1) Berizon Virefull is looking for a new jingle. Due to the attention span and vocal range of their target audience, they are looking for a 4 note jingle contained within an octave (C0-C1). Thus pick 4 notes from 13. Repeated notes are allowed and order does matter. How many possible jingles are there?

2) Considering that some of the submittions (see above problem) were boring, Berizon now insists that no note can be repeated, but order still matters.
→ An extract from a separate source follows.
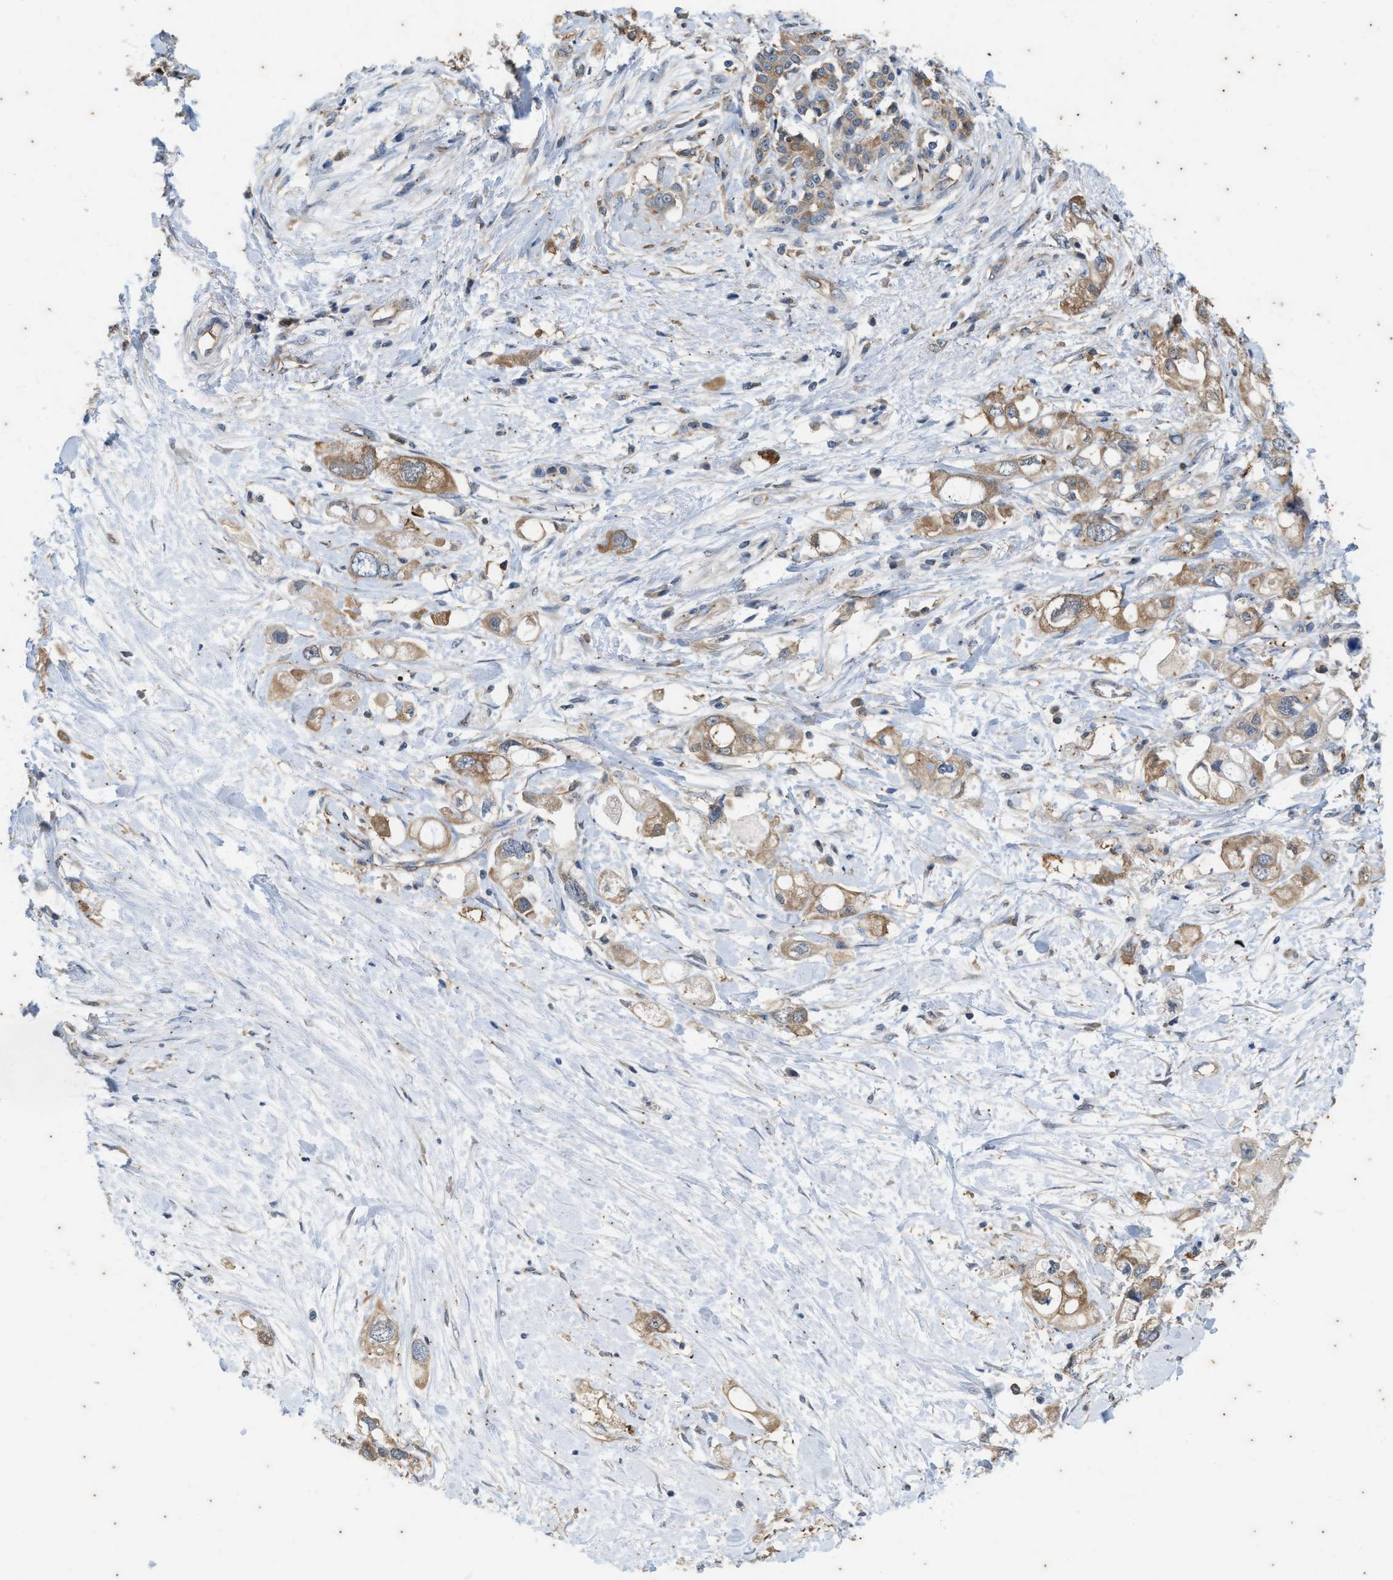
{"staining": {"intensity": "moderate", "quantity": ">75%", "location": "cytoplasmic/membranous"}, "tissue": "pancreatic cancer", "cell_type": "Tumor cells", "image_type": "cancer", "snomed": [{"axis": "morphology", "description": "Adenocarcinoma, NOS"}, {"axis": "topography", "description": "Pancreas"}], "caption": "Approximately >75% of tumor cells in human pancreatic cancer show moderate cytoplasmic/membranous protein staining as visualized by brown immunohistochemical staining.", "gene": "COX19", "patient": {"sex": "female", "age": 56}}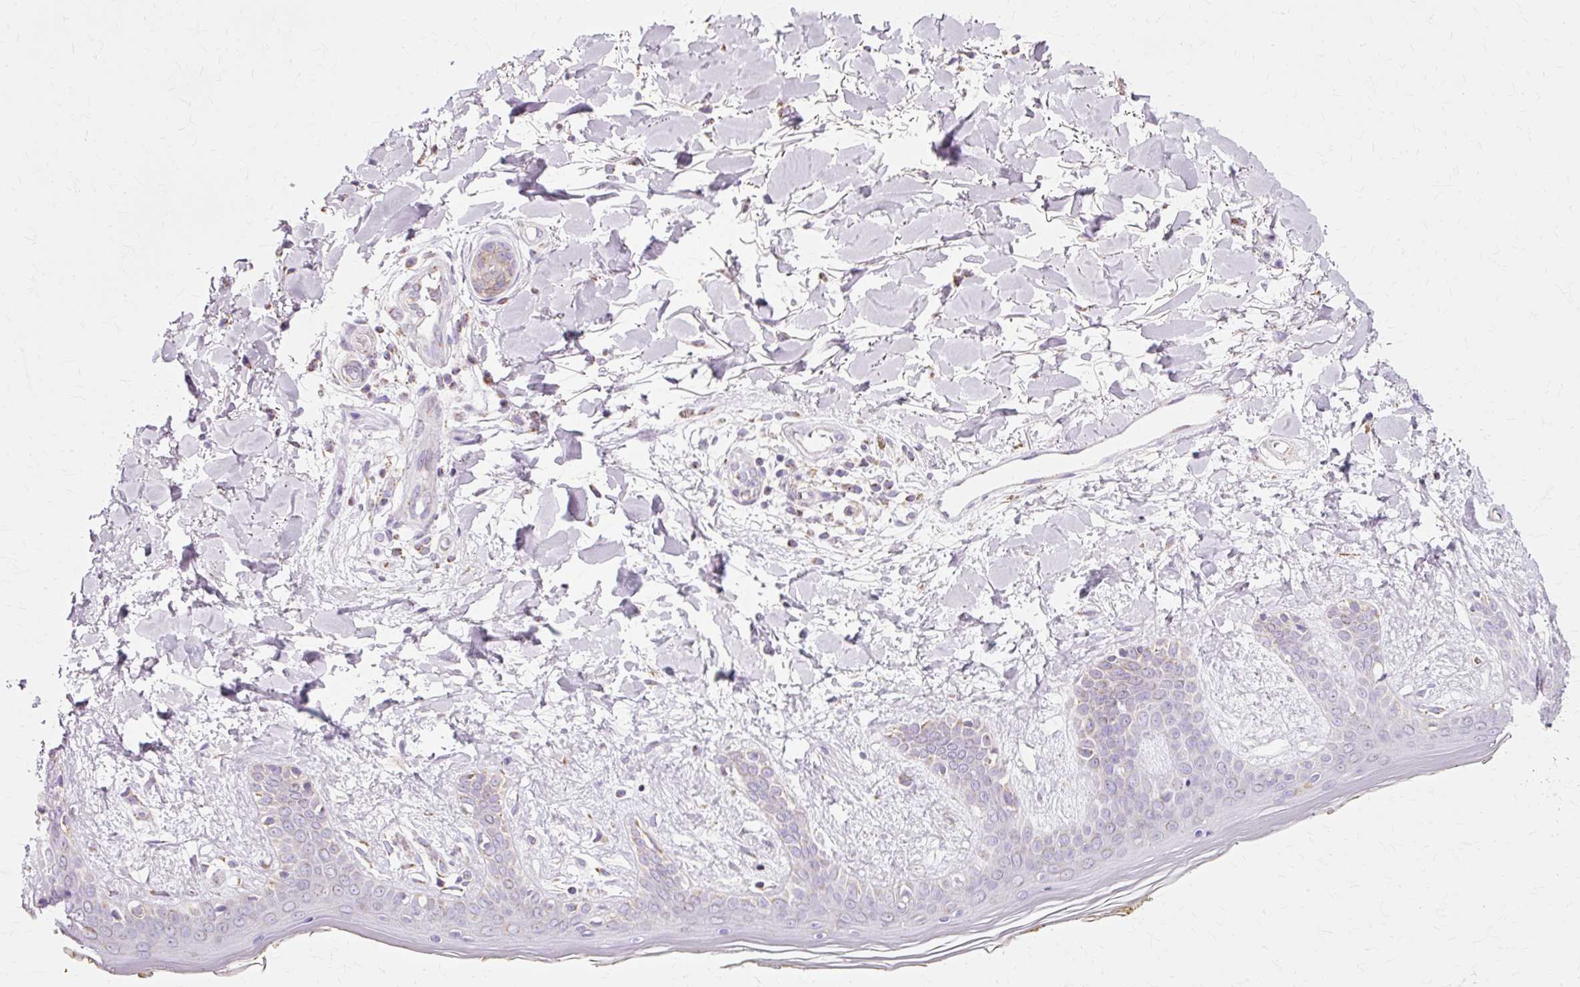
{"staining": {"intensity": "negative", "quantity": "none", "location": "none"}, "tissue": "skin", "cell_type": "Fibroblasts", "image_type": "normal", "snomed": [{"axis": "morphology", "description": "Normal tissue, NOS"}, {"axis": "topography", "description": "Skin"}], "caption": "Fibroblasts show no significant staining in benign skin. The staining was performed using DAB to visualize the protein expression in brown, while the nuclei were stained in blue with hematoxylin (Magnification: 20x).", "gene": "ATP5PO", "patient": {"sex": "female", "age": 34}}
How many possible jingles are there now?

3) If order did not matter, and repetitions were not allowed, how many jingles?

4) If order does not matter and repetitions are allowed?

Answer 1

1.Since there are 13 notes to choose from, the number of possible jingles with repeated notes and order matters is given by the formula for permutations with repetition: 13^4 = 28,561.

2.If no note can be repeated, then we need to use the formula for permutations without repetition: P(13, 4) = 13 x 12 x 11 x 10 = 17,160.

3.If order does not matter and repetitions are not allowed, we need to use the formula for combinations: C(13, 4) = (13!)/(4!(13-4)!) = 715.

4.If order does not matter and repetitions are allowed, we need to use the formula for combinations with repetition: C(13+4-1, 4) = C(16, 4) = (16!)/(4!(16-4)!) = 1820.